Таисия смахнула слезу, застегнув ему дошку и старательно укутав горло, прижалась к груди:
– Ворчун ты мой беспокойный… Ох, и ворчунок ты у меня, Андриан, знал бы хоть кто!
– А ты не знала? – выставлялся грудью Андриан Изотович. – Навовсе не знала, с бухты-барахты я на тебя свалился? – И опасливо как-то шел на нее.
– Знала, знала, – сказала она поспешно, на всякий случай, отступая к порожку. – Пошли уж, каменка банная.
– Что это?
– Горячая – обжигает, о холодную обдерешься.

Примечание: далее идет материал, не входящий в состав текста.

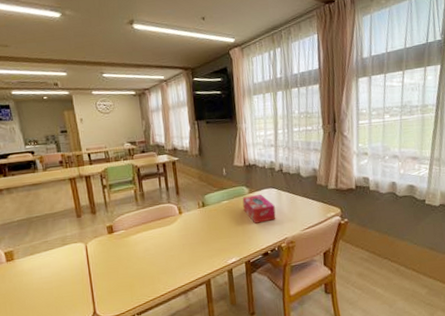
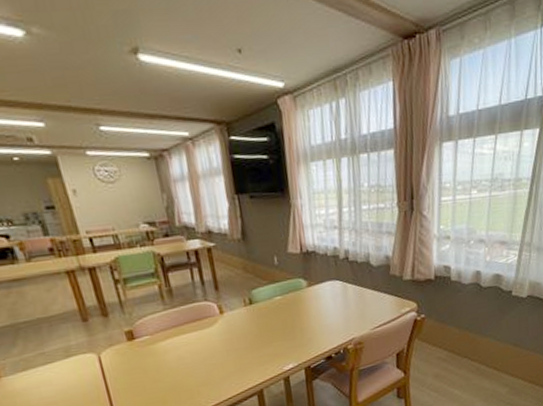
tissue box: present [242,195,276,224] -> none [299,288,341,323]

– Топи почаще и будет порядок… – Сделав не предугадываемый Таисией резкий шаг, он сцапал ее, стиснул – косточки затрещали, шепнул горячо, как в давнее-давнее время: – Завтра же сходим, давно дожидаюсь.
– Ну вот, это ты, узнаю сивого мерина, – обмякла Таисия.
3
Едва ли кто видел ее такой обессиленной и беспомощной, как в минувшие недели, опасающейся за жизнь безалаберного мужа, безжалостно сжигающего себя. Умела Таисия блюсти чувство собственного достоинства, – необходимость отвечать за свои поступки прививались детям в семье сельских учителей – ее родителей – с малых лет. Из далекого детства она вынесла, как нечто неповторимое и памятное, воспоминания о зимних вечерах с бесконечными пылкими мечтаниями о будущем человечества, самой земли. И в семье, и обществе, с которым Таисия имела дело только через уважаемых в деревне родителей, в последующие девчоночьи годы, особо не задевавшие до какого-то времени, текущую сельскую жизнь она воспринималась достаточно отстраненной. Но откровенно сочувствовала грубеющим на глазах молоденьким сверстницам, оказывающимся после школы на ферме, в свинарниках и коровниках, навсегда расставаясь с былыми мечтаниями.

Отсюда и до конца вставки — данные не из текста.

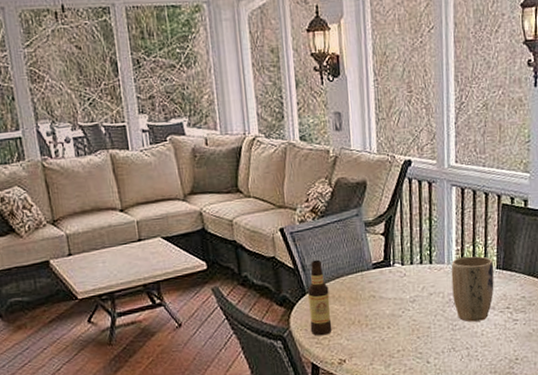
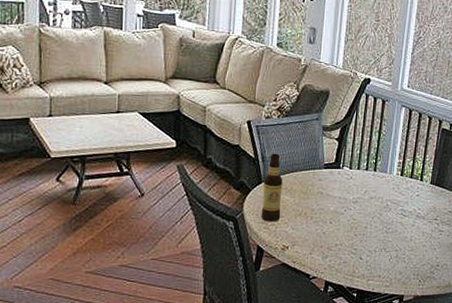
plant pot: present [451,255,494,322] -> none [390,169,429,228]

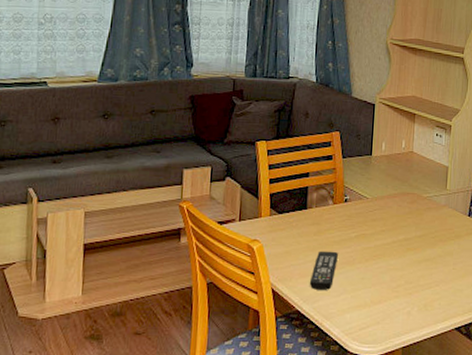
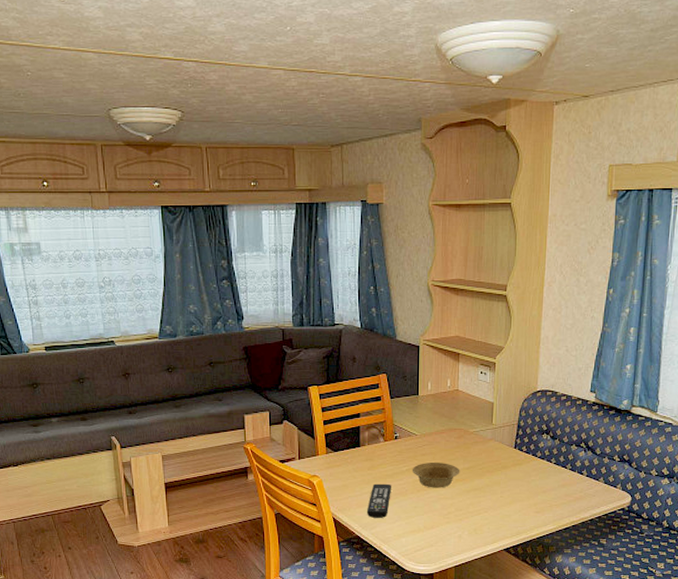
bowl: none [360,229,412,258] -> present [412,463,460,488]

Не окажись на пути Андриана, жизнь ее могла бы пойти другим путем, родители готовились отправить в город, к родне, и посодействовать с поступлением в институт, но Андриан, вскруживший голову…
Не сразу поняв, что Андриан – совсем другой человек, грубее, практичней, неподвластный ее девчоночьей сентиментальности ни в каком состоянии, она сумела избавиться от детских иллюзий тонкого психолога-воспитателя, подражающего педагогу-отцу.
Жить с ним было непросто. На всякую его грубость, она пыталась воздействовать демонстративным отчуждением, сутками не разговаривая. На Андриана подобный метод воздействия совершенно не действовал. Пришлось, по совету опытных односельчанок, самой осваивать и переходить на более понятный ему язык в виде нарочитой грубости, излишней шумливости и ворчания, напрочь отсутствовавшие в отцовском доме, но ставшие необходимыми в новой семейной жизни, действовали сильней и впечатляющей.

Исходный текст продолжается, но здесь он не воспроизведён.